Stored records
§

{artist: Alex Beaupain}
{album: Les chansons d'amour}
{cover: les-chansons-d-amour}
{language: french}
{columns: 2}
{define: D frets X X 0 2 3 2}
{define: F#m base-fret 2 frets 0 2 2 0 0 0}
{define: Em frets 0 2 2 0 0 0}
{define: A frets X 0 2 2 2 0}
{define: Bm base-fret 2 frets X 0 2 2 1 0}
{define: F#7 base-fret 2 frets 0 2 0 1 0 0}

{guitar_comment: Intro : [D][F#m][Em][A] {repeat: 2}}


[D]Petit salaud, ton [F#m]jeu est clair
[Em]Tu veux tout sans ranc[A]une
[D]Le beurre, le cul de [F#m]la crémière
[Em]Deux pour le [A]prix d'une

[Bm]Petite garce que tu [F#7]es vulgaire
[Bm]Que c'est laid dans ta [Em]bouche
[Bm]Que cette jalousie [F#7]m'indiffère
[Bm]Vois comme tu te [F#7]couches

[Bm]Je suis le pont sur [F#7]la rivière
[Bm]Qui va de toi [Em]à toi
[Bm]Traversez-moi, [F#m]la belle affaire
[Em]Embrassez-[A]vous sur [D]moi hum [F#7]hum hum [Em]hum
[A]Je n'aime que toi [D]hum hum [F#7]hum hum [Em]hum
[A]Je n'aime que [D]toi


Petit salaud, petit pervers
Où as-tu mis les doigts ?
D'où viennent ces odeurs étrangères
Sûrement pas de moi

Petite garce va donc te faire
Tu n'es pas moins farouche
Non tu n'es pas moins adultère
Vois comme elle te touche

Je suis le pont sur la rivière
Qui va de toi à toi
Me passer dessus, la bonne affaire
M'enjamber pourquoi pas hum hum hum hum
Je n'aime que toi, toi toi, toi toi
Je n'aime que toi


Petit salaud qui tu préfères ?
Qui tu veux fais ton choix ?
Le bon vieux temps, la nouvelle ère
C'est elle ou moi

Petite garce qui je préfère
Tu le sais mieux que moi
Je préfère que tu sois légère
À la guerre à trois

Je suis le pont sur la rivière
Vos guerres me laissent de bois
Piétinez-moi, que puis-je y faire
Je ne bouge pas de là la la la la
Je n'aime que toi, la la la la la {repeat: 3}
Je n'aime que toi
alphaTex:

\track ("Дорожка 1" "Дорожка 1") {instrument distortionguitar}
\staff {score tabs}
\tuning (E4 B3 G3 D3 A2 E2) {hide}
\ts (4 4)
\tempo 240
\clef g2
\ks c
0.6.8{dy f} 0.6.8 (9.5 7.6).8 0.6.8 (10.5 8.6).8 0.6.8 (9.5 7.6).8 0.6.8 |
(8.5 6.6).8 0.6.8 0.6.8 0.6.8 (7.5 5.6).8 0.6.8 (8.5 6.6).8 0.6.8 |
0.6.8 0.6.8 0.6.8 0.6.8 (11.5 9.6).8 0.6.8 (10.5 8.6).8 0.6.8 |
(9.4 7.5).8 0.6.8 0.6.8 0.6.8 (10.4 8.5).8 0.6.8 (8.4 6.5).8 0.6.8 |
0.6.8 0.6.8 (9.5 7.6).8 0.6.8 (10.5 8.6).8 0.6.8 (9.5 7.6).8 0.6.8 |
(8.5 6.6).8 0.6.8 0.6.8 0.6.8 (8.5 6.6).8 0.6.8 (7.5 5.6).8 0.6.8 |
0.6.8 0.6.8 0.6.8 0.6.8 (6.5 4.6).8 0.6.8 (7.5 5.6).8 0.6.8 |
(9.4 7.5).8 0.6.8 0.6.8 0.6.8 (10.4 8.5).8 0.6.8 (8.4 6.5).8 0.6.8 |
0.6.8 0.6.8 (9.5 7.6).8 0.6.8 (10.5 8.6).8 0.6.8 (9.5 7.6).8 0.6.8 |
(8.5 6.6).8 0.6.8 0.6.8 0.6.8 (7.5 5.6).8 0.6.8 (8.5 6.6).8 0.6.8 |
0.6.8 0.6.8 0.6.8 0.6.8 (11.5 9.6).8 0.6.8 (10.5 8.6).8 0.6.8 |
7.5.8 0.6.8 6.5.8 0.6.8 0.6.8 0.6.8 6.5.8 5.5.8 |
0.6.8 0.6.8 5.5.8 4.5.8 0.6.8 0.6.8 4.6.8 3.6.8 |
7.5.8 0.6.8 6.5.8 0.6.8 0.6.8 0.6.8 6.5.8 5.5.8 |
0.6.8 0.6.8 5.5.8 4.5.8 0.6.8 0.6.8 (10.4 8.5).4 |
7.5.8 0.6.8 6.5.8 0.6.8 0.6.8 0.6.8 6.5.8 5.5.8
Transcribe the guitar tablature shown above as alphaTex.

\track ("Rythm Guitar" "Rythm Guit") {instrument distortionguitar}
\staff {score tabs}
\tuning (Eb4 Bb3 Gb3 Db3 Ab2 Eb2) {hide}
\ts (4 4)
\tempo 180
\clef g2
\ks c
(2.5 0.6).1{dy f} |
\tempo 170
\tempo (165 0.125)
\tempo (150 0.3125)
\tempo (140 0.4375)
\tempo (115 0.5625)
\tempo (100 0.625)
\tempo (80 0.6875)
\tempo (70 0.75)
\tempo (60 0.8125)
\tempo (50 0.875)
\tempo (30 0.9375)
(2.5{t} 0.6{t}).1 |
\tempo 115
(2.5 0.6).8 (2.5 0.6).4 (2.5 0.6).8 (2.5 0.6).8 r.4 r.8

§

What needs to be done >> Reproduce all of the data above verbatim, line for line, without altering any character.

Expected answer >>
{artist: Alex Beaupain}
{album: Les chansons d'amour}
{cover: les-chansons-d-amour}
{language: french}
{columns: 2}
{define: D frets X X 0 2 3 2}
{define: F#m base-fret 2 frets 0 2 2 0 0 0}
{define: Em frets 0 2 2 0 0 0}
{define: A frets X 0 2 2 2 0}
{define: Bm base-fret 2 frets X 0 2 2 1 0}
{define: F#7 base-fret 2 frets 0 2 0 1 0 0}

{guitar_comment: Intro : [D][F#m][Em][A] {repeat: 2}}


[D]Petit salaud, ton [F#m]jeu est clair
[Em]Tu veux tout sans ranc[A]une
[D]Le beurre, le cul de [F#m]la crémière
[Em]Deux pour le [A]prix d'une

[Bm]Petite garce que tu [F#7]es vulgaire
[Bm]Que c'est laid dans ta [Em]bouche
[Bm]Que cette jalousie [F#7]m'indiffère
[Bm]Vois comme tu te [F#7]couches

[Bm]Je suis le pont sur [F#7]la rivière
[Bm]Qui va de toi [Em]à toi
[Bm]Traversez-moi, [F#m]la belle affaire
[Em]Embrassez-[A]vous sur [D]moi hum [F#7]hum hum [Em]hum
[A]Je n'aime que toi [D]hum hum [F#7]hum hum [Em]hum
[A]Je n'aime que [D]toi


Petit salaud, petit pervers
Où as-tu mis les doigts ?
D'où viennent ces odeurs étrangères
Sûrement pas de moi

Petite garce va donc te faire
Tu n'es pas moins farouche
Non tu n'es pas moins adultère
Vois comme elle te touche

Je suis le pont sur la rivière
Qui va de toi à toi
Me passer dessus, la bonne affaire
M'enjamber pourquoi pas hum hum hum hum
Je n'aime que toi, toi toi, toi toi
Je n'aime que toi


Petit salaud qui tu préfères ?
Qui tu veux fais ton choix ?
Le bon vieux temps, la nouvelle ère
C'est elle ou moi

Petite garce qui je préfère
Tu le sais mieux que moi
Je préfère que tu sois légère
À la guerre à trois

Je suis le pont sur la rivière
Vos guerres me laissent de bois
Piétinez-moi, que puis-je y faire
Je ne bouge pas de là la la la la
Je n'aime que toi, la la la la la {repeat: 3}
Je n'aime que toi
alphaTex:

\track ("Дорожка 1" "Дорожка 1") {instrument distortionguitar}
\staff {score tabs}
\tuning (E4 B3 G3 D3 A2 E2) {hide}
\ts (4 4)
\tempo 240
\clef g2
\ks c
0.6.8{dy f} 0.6.8 (9.5 7.6).8 0.6.8 (10.5 8.6).8 0.6.8 (9.5 7.6).8 0.6.8 |
(8.5 6.6).8 0.6.8 0.6.8 0.6.8 (7.5 5.6).8 0.6.8 (8.5 6.6).8 0.6.8 |
0.6.8 0.6.8 0.6.8 0.6.8 (11.5 9.6).8 0.6.8 (10.5 8.6).8 0.6.8 |
(9.4 7.5).8 0.6.8 0.6.8 0.6.8 (10.4 8.5).8 0.6.8 (8.4 6.5).8 0.6.8 |
0.6.8 0.6.8 (9.5 7.6).8 0.6.8 (10.5 8.6).8 0.6.8 (9.5 7.6).8 0.6.8 |
(8.5 6.6).8 0.6.8 0.6.8 0.6.8 (8.5 6.6).8 0.6.8 (7.5 5.6).8 0.6.8 |
0.6.8 0.6.8 0.6.8 0.6.8 (6.5 4.6).8 0.6.8 (7.5 5.6).8 0.6.8 |
(9.4 7.5).8 0.6.8 0.6.8 0.6.8 (10.4 8.5).8 0.6.8 (8.4 6.5).8 0.6.8 |
0.6.8 0.6.8 (9.5 7.6).8 0.6.8 (10.5 8.6).8 0.6.8 (9.5 7.6).8 0.6.8 |
(8.5 6.6).8 0.6.8 0.6.8 0.6.8 (7.5 5.6).8 0.6.8 (8.5 6.6).8 0.6.8 |
0.6.8 0.6.8 0.6.8 0.6.8 (11.5 9.6).8 0.6.8 (10.5 8.6).8 0.6.8 |
7.5.8 0.6.8 6.5.8 0.6.8 0.6.8 0.6.8 6.5.8 5.5.8 |
0.6.8 0.6.8 5.5.8 4.5.8 0.6.8 0.6.8 4.6.8 3.6.8 |
7.5.8 0.6.8 6.5.8 0.6.8 0.6.8 0.6.8 6.5.8 5.5.8 |
0.6.8 0.6.8 5.5.8 4.5.8 0.6.8 0.6.8 (10.4 8.5).4 |
7.5.8 0.6.8 6.5.8 0.6.8 0.6.8 0.6.8 6.5.8 5.5.8
Transcribe the guitar tablature shown above as alphaTex.

\track ("Rythm Guitar" "Rythm Guit") {instrument distortionguitar}
\staff {score tabs}
\tuning (Eb4 Bb3 Gb3 Db3 Ab2 Eb2) {hide}
\ts (4 4)
\tempo 180
\clef g2
\ks c
(2.5 0.6).1{dy f} |
\tempo 170
\tempo (165 0.125)
\tempo (150 0.3125)
\tempo (140 0.4375)
\tempo (115 0.5625)
\tempo (100 0.625)
\tempo (80 0.6875)
\tempo (70 0.75)
\tempo (60 0.8125)
\tempo (50 0.875)
\tempo (30 0.9375)
(2.5{t} 0.6{t}).1 |
\tempo 115
(2.5 0.6).8 (2.5 0.6).4 (2.5 0.6).8 (2.5 0.6).8 r.4 r.8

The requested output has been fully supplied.